Culture Centralization and Decentralization
Culture is the cumulative set of knowledge, beliefs, meanings, experiences, values, notions, religion, roles. Hierarchies, attitudes, material objects, spatial relations, universal concepts and all acquired possesions held by a certain group of people and acquired over an inordinate length of time either as group or by individuals within the group. It is thus an integrated pattern of belief, human knowledge, possesions and behavior which depends on social learning and symbolic thought. In today’s world there is a lot of intercultural mingling and as such some cultures have been eroded whilst others still thrive with least culturally influenced changes manifesting in their misdst.
The different cultures have undergone cultural transformations with some experiencing high cultural decentralization. Cultural decentralization entails the expansion of cultures and their dissolution into powerful masses of globalization and modernity. It involves the erosion of cultural values and the intermingling of cross-cultural elements. This may occur as a society intermingles with other people from different cultural backgrounds that come to live among them, or as they move into areas occupied by people of other cultures.
Centralization of culture on the other hand involves the preservation of cultural aspects and their maintenance within the respective cultural group. A good example of a culture greatly influenced by other cultural groups is the Native American culture. Native Americans lived in seclusion before the European expansion. The discovery of America by Europeans led to a major influx of Europeans to Northern America. The early establishment of European dominance led to conflict and wars which coupled with diseases to greatly diminsh the Native Americans (Wilkins et al, 2003).

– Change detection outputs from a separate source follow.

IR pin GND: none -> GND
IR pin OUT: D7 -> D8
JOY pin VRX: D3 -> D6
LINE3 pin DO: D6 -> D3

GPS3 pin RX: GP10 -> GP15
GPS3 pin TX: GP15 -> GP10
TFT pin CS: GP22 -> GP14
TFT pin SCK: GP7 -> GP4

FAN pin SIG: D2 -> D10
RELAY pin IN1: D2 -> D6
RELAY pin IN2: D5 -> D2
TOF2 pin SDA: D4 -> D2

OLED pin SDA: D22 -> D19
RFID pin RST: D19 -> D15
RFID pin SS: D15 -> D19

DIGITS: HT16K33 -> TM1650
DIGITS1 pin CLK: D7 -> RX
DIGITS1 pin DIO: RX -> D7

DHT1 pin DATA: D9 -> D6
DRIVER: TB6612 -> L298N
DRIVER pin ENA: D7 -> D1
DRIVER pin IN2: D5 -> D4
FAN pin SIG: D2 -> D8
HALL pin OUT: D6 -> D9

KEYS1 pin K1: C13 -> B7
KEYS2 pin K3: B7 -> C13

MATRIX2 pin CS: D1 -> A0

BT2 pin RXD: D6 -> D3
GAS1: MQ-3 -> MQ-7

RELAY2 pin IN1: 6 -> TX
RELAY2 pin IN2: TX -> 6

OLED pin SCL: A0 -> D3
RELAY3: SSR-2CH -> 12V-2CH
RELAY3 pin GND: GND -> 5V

Though composed of a variety of numerous tribes the native Americans still had many common cultural similarities. However, with the coming of the Europeans and the introduction of their culture led to a slow diminishing of cultural aspects and values. In slow manner the enslaved Native Americans began getting culturally influenced by the early European settlers. They slowly assimilated their dress codes, new foods, crops and animals (Tinker, 1993).
The Native American way of constructing shelters slowly dimished as they adopted European construction designs. Their hunting and gathering and animal husbandry habits soon changed as they learned of intensive ways to conduct agriculture. Much later more deeper cultural aspects such as traditional rituals and sacrifices by the native Americns diminished. Their religious values also diminished as the missionaries introduced christianity. Similarly, their traditional form of medicine slowly disappeared and soon traditional medicinemen lost significance. This became especially pronounced with the onset of disease epidemics that greatly reduced the population of Native Americans. The effectiveness of the modern European medicine and medical practices greatly convinced the Native Americans to let go the importance they held for their own traditional ways of healing (Tinker, 1993).
The once centered Native American tribal culture soon became scattered as the natives got driven off their lands. This further led to more cultural erosion. This displacement led to great decentralization of the native American tribal cultures, because with the introduction of education the traditional native american values were further devalued as the Native Americans went ahead to study more of European cultural way of living and the English language as a means towards education acquisition. As the two cultures continued to intermingle, the Native American culture got more watered down, whereas the settling Europeans maintained their cultural values (Wilkins et al, 2003).
The displacement Native groups from their land and further modernaization that ensued led to the scattering of the Native American groups into other parts of the country, and thus almost completely losing their cultural values.
Tinker, E.G. (1993). Missionary conquest: the Gospel and Native American cultural genocide. Fortress Press.
Wilkins et al, (2003).Native voices: American Indian identity and resistance. University Press of Kansas.